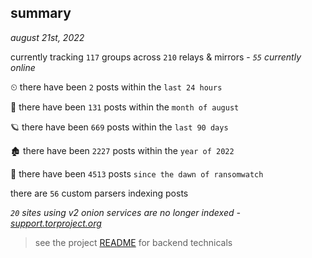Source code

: 
## summary
_august 21st, 2022_

currently tracking `117` groups across `210` relays & mirrors - _`55` currently online_

⏲ there have been `2` posts within the `last 24 hours`

🦈 there have been `131` posts within the `month of august`

🪐 there have been `669` posts within the `last 90 days`

🏚 there have been `2227` posts within the `year of 2022`

🦕 there have been `4513` posts `since the dawn of ransomwatch`

there are `56` custom parsers indexing posts

_`20` sites using v2 onion services are no longer indexed - [support.torproject.org](https://support.torproject.org/onionservices/v2-deprecation/)_

> see the project [README](https://github.com/joshhighet/ransomwatch#ransomwatch--) for backend technicals
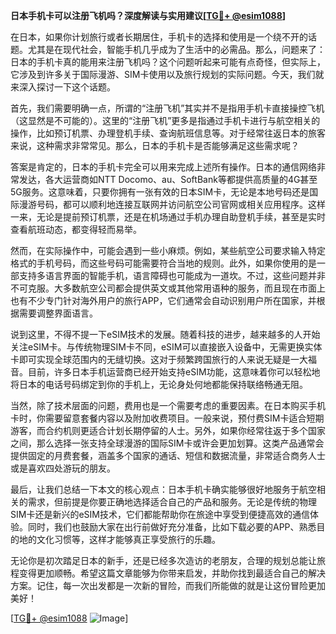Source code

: **日本手机卡可以注册飞机吗？深度解读与实用建议[[TG💪+ @esim1088](https://t.me/s/esim1088)]**

在日本，如果你计划旅行或者长期居住，手机卡的选择和使用是一个绕不开的话题。尤其是在现代社会，智能手机几乎成为了生活中的必需品。那么，问题来了：日本的手机卡真的能用来注册飞机吗？这个问题听起来可能有点奇怪，但实际上，它涉及到许多关于国际漫游、SIM卡使用以及旅行规划的实际问题。今天，我们就来深入探讨一下这个话题。

首先，我们需要明确一点，所谓的“注册飞机”其实并不是指用手机卡直接操控飞机（这显然是不可能的）。这里的“注册飞机”更多是指通过手机卡进行与航空相关的操作，比如预订机票、办理登机手续、查询航班信息等。对于经常往返日本的旅客来说，这种需求非常常见。那么，日本的手机卡是否能够满足这些需求呢？

答案是肯定的，日本的手机卡完全可以用来完成上述所有操作。日本的通信网络非常发达，各大运营商如NTT Docomo、au、SoftBank等都提供高质量的4G甚至5G服务。这意味着，只要你拥有一张有效的日本SIM卡，无论是本地号码还是国际漫游号码，都可以顺利地连接互联网并访问航空公司官网或相关应用程序。这样一来，无论是提前预订机票，还是在机场通过手机办理自助登机手续，甚至是实时查看航班动态，都变得轻而易举。

然而，在实际操作中，可能会遇到一些小麻烦。例如，某些航空公司要求输入特定格式的手机号码，而这些号码可能需要符合当地的规则。此外，如果你使用的是一部支持多语言界面的智能手机，语言障碍也可能成为一道坎。不过，这些问题并非不可克服。大多数航空公司都会提供英文或其他常用语种的服务，而且现在市面上也有不少专门针对海外用户的旅行APP，它们通常会自动识别用户所在国家，并根据需要调整界面语言。

说到这里，不得不提一下eSIM技术的发展。随着科技的进步，越来越多的人开始关注eSIM卡。与传统物理SIM卡不同，eSIM可以直接嵌入设备中，无需更换实体卡即可实现全球范围内的无缝切换。这对于频繁跨国旅行的人来说无疑是一大福音。目前，许多日本手机运营商已经开始支持eSIM功能，这意味着你可以轻松地将日本的电话号码绑定到你的手机上，无论身处何地都能保持联络畅通无阻。

当然，除了技术层面的问题，费用也是一个需要考虑的重要因素。在日本购买手机卡时，你需要留意套餐内容以及附加收费项目。一般来说，预付费SIM卡适合短期游客，而合约机则更适合计划长期停留的人士。另外，如果你经常往返于多个国家之间，那么选择一张支持全球漫游的国际SIM卡或许会更加划算。这类产品通常会提供固定的月费套餐，涵盖多个国家的通话、短信和数据流量，非常适合商务人士或是喜欢四处游玩的朋友。

最后，让我们总结一下本文的核心观点：日本手机卡确实能够很好地服务于航空相关的需求，但前提是你要正确地选择适合自己的产品和服务。无论是传统的物理SIM卡还是新兴的eSIM技术，它们都能帮助你在旅途中享受到便捷高效的通信体验。同时，我们也鼓励大家在出行前做好充分准备，比如下载必要的APP、熟悉目的地的文化习惯等，这样才能够真正享受旅行的乐趣。

无论你是初次踏足日本的新手，还是已经多次造访的老朋友，合理的规划总能让旅程变得更加顺畅。希望这篇文章能够为你带来启发，并助你找到最适合自己的解决方案。记住，每一次出发都是一次新的冒险，而我们所能做的就是让这份冒险更加美好！

[[TG💪+ @esim1088](https://t.me/s/esim1088) ![Image](https://i.postimg.cc/4NQfJmqS/Snipaste-2025-05-13-00-14-12.png)]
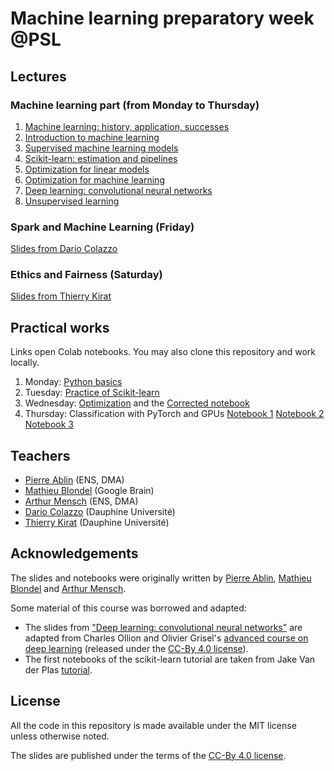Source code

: # Machine learning preparatory week @PSL

## Lectures
### Machine learning part (from Monday to Thursday)

  1. [Machine learning: history, application, successes](https://data-psl.github.io/lectures2022/slides/01_machine_learning_successes)
  2. [Introduction to machine learning](https://data-psl.github.io/lectures2022/slides/02_intro_to_machine_learning)
  3. [Supervised machine learning models](https://data-psl.github.io/lectures2022/slides/03_machine_learning_models/)
  4. [Scikit-learn: estimation and pipelines](https://data-psl.github.io/lectures2022/slides/04_scikit_learn/)
  5. [Optimization for linear models](https://data-psl.github.io/lectures2022/slides/05_optimization_linear_models/)
  6. [Optimization for machine learning](https://data-psl.github.io/lectures2022/slides/06_optimization_general/)
  7. [Deep learning: convolutional neural networks](https://data-psl.github.io/lectures2022/slides/07_deep_learning/)
  8. [Unsupervised learning](https://data-psl.github.io/lectures2022/slides/08_unsupervised_learning/)

### Spark and Machine Learning (Friday)
[Slides from Dario Colazzo](https://data-psl.github.io/lectures2022/slides/psl-pw2021-colazzo.pdf)

### Ethics and Fairness (Saturday)
[Slides from Thierry Kirat](https://data-psl.github.io/lectures2022/slides/psl-pw2021-kirat.pdf)



## Practical works

Links open Colab notebooks. You may also clone this repository and work locally.

 1. Monday: [Python basics](https://colab.research.google.com/github/data-psl/lectures2022/blob/master/notebooks/01_python_basics.ipynb)
 2. Tuesday: [Practice of Scikit-learn](https://github.com/data-psl/lectures2022/tree/master/notebooks/02_sklearn)
 3. Wednesday: [Optimization](https://colab.research.google.com/github/data-psl/lectures2022/blob/master/notebooks/03_optimization.ipynb) and the [Corrected notebook](https://colab.research.google.com/github/data-psl/lectures2022/blob/master/notebooks/03_optimization_corrected.ipynb)
 4. Thursday: Classification with PyTorch and GPUs [Notebook 1](https://colab.research.google.com/github/data-psl/lectures2022/blob/main/notebooks/04_pytorch/01_introduction_to_pytorch.ipynb) [Notebook 2](https://colab.research.google.com/github/data-psl/lectures2022/blob/main/notebooks/04_pytorch/02_simple_neural_network.ipynb) [Notebook 3](https://colab.research.google.com/github/data-psl/lectures2022/blob/main/notebooks/04_pytorch/03_convolutional_neural_network_mnist.ipynb)

## Teachers

 * [Pierre Ablin](https://pierreablin.com) (ENS, DMA)
 * [Mathieu Blondel](https://mblondel.org) (Google Brain)
 * [Arthur Mensch](https://amensch.fr) (ENS, DMA)
 * [Dario Colazzo](https://www.lamsade.dauphine.fr/~colazzo/) (Dauphine Université)
 * [Thierry Kirat](https://irisso.dauphine.fr/membres/detail-cv.html?tx_sngprofiles_displayprofiles%5Bprofile%5D=2548&tx_sngprofiles_displayprofiles%5Baction%5D=show&tx_sngprofiles_displayprofiles%5Bcontroller%5D=Profile&cHash=172591dfb873872cfb5df5536a3e51cc) (Dauphine Université)

## Acknowledgements

The slides and notebooks were originally written by [Pierre Ablin](https://pierreablin.com/), [Mathieu Blondel](https://mblondel.org/) and [Arthur Mensch](http://www.amensch.fr/).

Some material of this course was borrowed and adapted:
  * The slides from ["Deep learning: convolutional neural networks"](https://data-psl.github.io/lectures2022/slides/07_deep_learning/) are adapted from
  Charles Ollion and Olivier Grisel's [advanced course on deep learning](!https://github.com/m2dsupsdlclass/lectures-labs) (released under the
  [CC-By 4.0 license](https://creativecommons.org/licenses/by/4.0/legalcode)).
  * The first notebooks of the scikit-learn tutorial are taken from Jake Van der Plas [tutorial](https://github.com/jakevdp/sklearn_tutorial).

## License
All the code in this repository is made available under the MIT license unless otherwise noted.

The slides are published under the terms of the [CC-By 4.0 license](https://creativecommons.org/licenses/by/4.0/legalcode).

++++++++++

**Assignment**
Rewrite the data starting with the line with "## Lectures" and going on through the line with "Links open Colab", changing "Slides from" to "Presentation by" and leaving everything else the same. Give only those lines.

**Response to the task**
## Lectures
### Machine learning part (from Monday to Thursday)

  1. [Machine learning: history, application, successes](https://data-psl.github.io/lectures2022/slides/01_machine_learning_successes)
  2. [Introduction to machine learning](https://data-psl.github.io/lectures2022/slides/02_intro_to_machine_learning)
  3. [Supervised machine learning models](https://data-psl.github.io/lectures2022/slides/03_machine_learning_models/)
  4. [Scikit-learn: estimation and pipelines](https://data-psl.github.io/lectures2022/slides/04_scikit_learn/)
  5. [Optimization for linear models](https://data-psl.github.io/lectures2022/slides/05_optimization_linear_models/)
  6. [Optimization for machine learning](https://data-psl.github.io/lectures2022/slides/06_optimization_general/)
  7. [Deep learning: convolutional neural networks](https://data-psl.github.io/lectures2022/slides/07_deep_learning/)
  8. [Unsupervised learning](https://data-psl.github.io/lectures2022/slides/08_unsupervised_learning/)

### Spark and Machine Learning (Friday)
[Presentation by Dario Colazzo](https://data-psl.github.io/lectures2022/slides/psl-pw2021-colazzo.pdf)

### Ethics and Fairness (Saturday)
[Presentation by Thierry Kirat](https://data-psl.github.io/lectures2022/slides/psl-pw2021-kirat.pdf)



## Practical works

Links open Colab notebooks. You may also clone this repository and work locally.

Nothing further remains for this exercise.